To support the PSA scorecard, we relied on discussions from The Journal of Infectious Diseases, the CDC's MMWR reports, and West J Med's report of a 1990 California outbreak of measles to generate the statistics and assumptions embedded in this PSA. We are not epidemiologists or health workers, so this is only a placeholder for what might be more appropriate statistics and better handling by said professionals! It does assume, however, that at least some of the the county or district health departments in the United States would be giving thought to the following statistics or calculations: 
  1. Immunization rates in their community;
  2. Estimated 'R' rates of diffusion/transmission, especially in school systems based on attendance and classroom conditions;
  3. The likelihood of infection rates, based on #1 and #2;
  4. Estimated hospitalizations and deaths based on their age and health demographics;
  5. Average hospital and other related medical expense statistics.
It's a strong message, and a worst case scenario. Although we've qualified some of the statements with hypotheticals, it may be excessive. We assume that health departments have to find the right balance between developing strong language that encourages community health-mindedness, versus sensitivity to those who truly have medical exemptions or other significant religious concerns.  

And, importantly, we assume that county and district health departments would have the resources to collect, compile and regularly produce not only the statistics #1 - #5, but also to be able to produce and distribute the information in the format we've provided above. So, we think of it as a starting point, but perhaps the actual implementation of the solution might have to be iterative and even more grassroots. 

And finally - it goes back to the issue of whether a media organization with a national reach can effectively describe this issue in national terms. Our conclusion: it's valuable in terms of bringing attention to the issue, but the real value, as it often turns out, is illustrating what it means to you and me. 

What are your thoughts? Is this sensible? Excessive? Something else? 

We said this at the beginning: this is NOT the forum to debate whether there is a link between vaccination and autism. It's rather the forum to debate the effectiveness and validity of the original visualization, and our proposed alternatives. Please limit your comments to those on-topic. 

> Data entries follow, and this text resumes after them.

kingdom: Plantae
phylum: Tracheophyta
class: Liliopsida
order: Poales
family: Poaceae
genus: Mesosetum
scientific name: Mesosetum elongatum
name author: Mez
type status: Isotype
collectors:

- Michael Thompson, Vivian Peng, Adam Vigiano

1 comment:

  1. If we are hoping to illustrate the correlation between local rates of immunization and local rates of VPD, perhaps a time based graphic needs to be paired with a multivariate graph, with exemptions on the X axis and infections on the Y axis. The resulting worm should have milestone years marked, maybe every ten years to match up with the scale lines on the time graph. Such an illustration would be especially effective if it compared two regions of equal population, one with few exemptions (and few outbreaks if our story is true) and one with many exemptions (and therefore more outbreaks, if our story is true).